Not everyone follows the significance of this so let me explain. Erlotinib (Tarceva) is a once a day pill that targets the epidermal growth factor receptor (EGFR). NSCLC patients are typically tested for EGFR mutations. Only a small minority of patients test positive for this mutation, somewhere in the 10-15% range. Those lacking the mutation are said to have wild type EGFR or wtEGFR. Tarceva is most effective in patients with the mutation. In the frontline setting patients are required to be EGFR positive. In the refractory setting Tarceva is approved for use in patients with both wt and mutated EGFR. It confers a benefit to the wt patients, but is not as great as that for the EGFR positive population.
I recall when the FDA finally approved Cabo for MTC. The pps actually dropped, and did so significantly. The pps was run up by uninformed speculators anticipating the approval without an appreciation for how small the indication is. The MTC approval serves multiple purposes, but profits from this indications may never cover the clinical and administrative costs of approval and marketing.
So what's RCC worth? Afinitor is the most widely used 2nd line treatment and it is in its peak years in this indication. It pulls in about $100 million per quarter. It is priced at $6k per month and likely treatment duration is about 5 months. Other 2nd line treatments account for about $150 million per quarter making 2nd line RCC and worldwide billion dollar market. If Meteor succeeds, It is not unreasonable to expect Cabo to assume Afinitors current market penetration. It should also be considered that Cabo is a higher priced drug and if superior to Afinitor, per patient treatment duration will be more lengthy. So, if Cabo were to be used over the same patient population, revenue would higher based on pricing and longer use.
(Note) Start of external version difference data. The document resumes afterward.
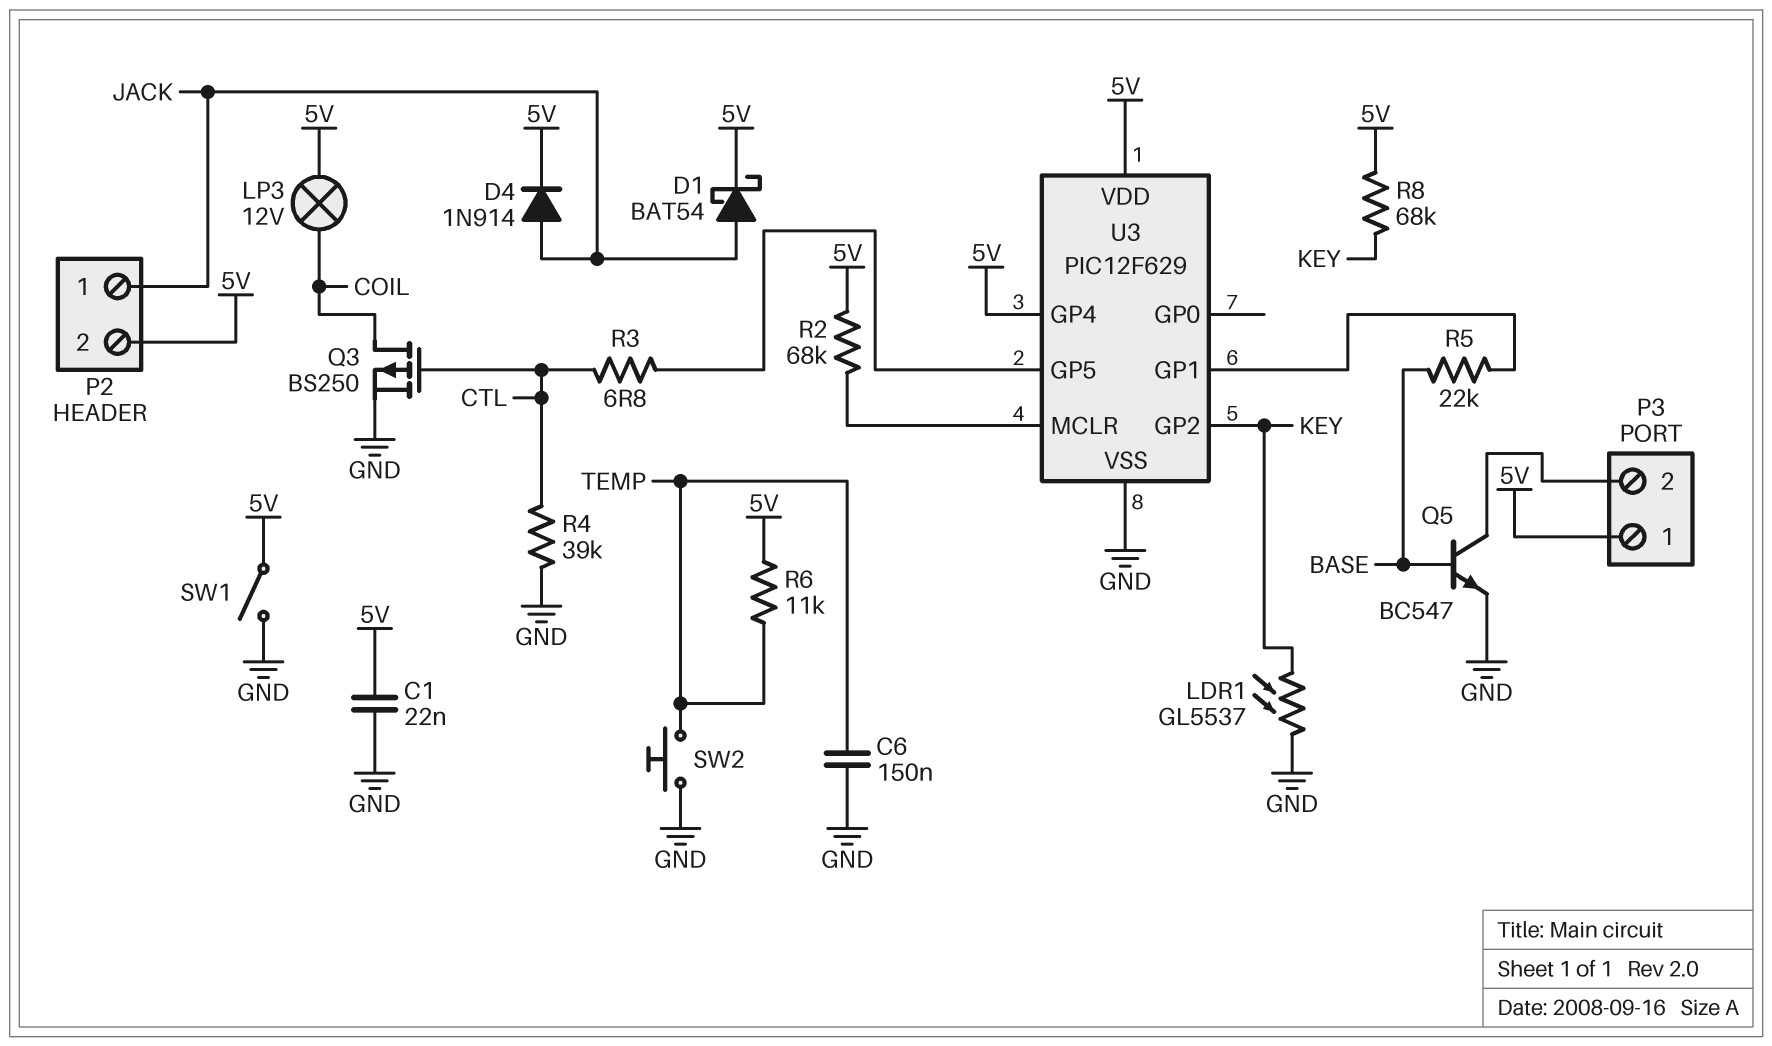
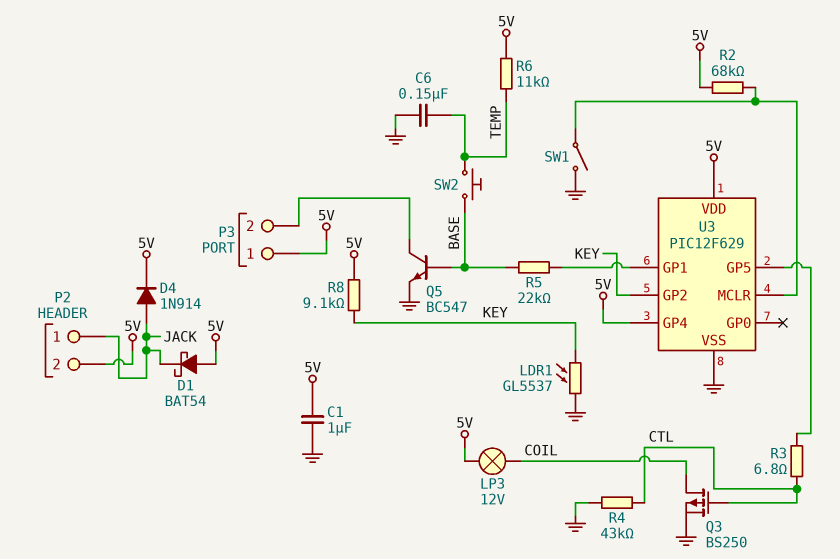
C1: 22nF (5V, GND) -> 1uF (5V, GND)
D1: schottky BAT54 (A JACK, K 5V) -> schottky BAT54 (A 5V, K JACK)
R4: 39k (CTL, GND) -> 43k (CTL, GND)
R8: 68k (5V, KEY) -> 9.1k (5V, KEY)
SW1: switch (5V, GND) -> switch (GND, U3/MCLR)
SW2: button (GND, TEMP) -> button (BASE, TEMP)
So depending on how convincing the actual results are, approval based on Meteor could result in a revenue range of $400-$700 million annually. IMO this certainly would justify a boost from the present pps. Add in Cobi and renewed speculation about other indications and we could see some decent appreciation from present levels. That's the rosy scenario. A failure on Meteor would see us below $1 per share and Cobi asset would just about cover the cumulative corporate debt. We'll see.
Abstracts at 5pm.
'I am finally approaching my average price and am quite tempted to sell, but something keeps telling me this latest climb coupled with all the near term potential will pay off.'
Reminds me off Yogi Berra's "de ja vu all over again.." witticism. There's a difference this time, history and conventional wisdom are on our side. With the Comets, EXEL was bucking a trend. VEGF inhibitors had been tried and failed previously in CRPC. We wanted to believe that Cabo was special and had almost mystical effects on bone mets. The before and after scans were very impressive and the Comets did show a respectable 40% bone scan response rate, not quite equal to the 60-70% seen in the ph 2 program, but still decent. Problematic was effect was very temporary. I suspected Cabo would give about a 2-3 month average benefit and the PFS data seems to confirm this, but the full effect did not flow through to a sufficient OS benefit to give a give a statsig result. The pain data from Comet 2 was an important lesson, never underestimate the placebo effect. I will never again give any credence to unblended self reported outcomes.
Why do I say this is different? In RCC, VEGF inhibitors are the treatment of choice and have shown good results in pivotal trials. There was some doubt about using sequential TKI's, but the Cabo ph1B data and a recently published article "Metastatic RCC patients may benefit from sequential TKI strategy" suggest otherwise. Also important is the PFS vs OS primary endpoint. Cabo has not been compared head to head against other dirty VEGF TKI's (sunitinib, sorafenib, pazopanib, axitinib, et al) but its results in similar trials compare favorably and Cabo has shown very good data when used in sequence after prior TKI use. A statsig result in a head to head comparison with everolimus by any of the effective TKI's would be the anticipated result. So, that's why I feel as if history is on our side on this one as opposed to trying to establish a new paradigm.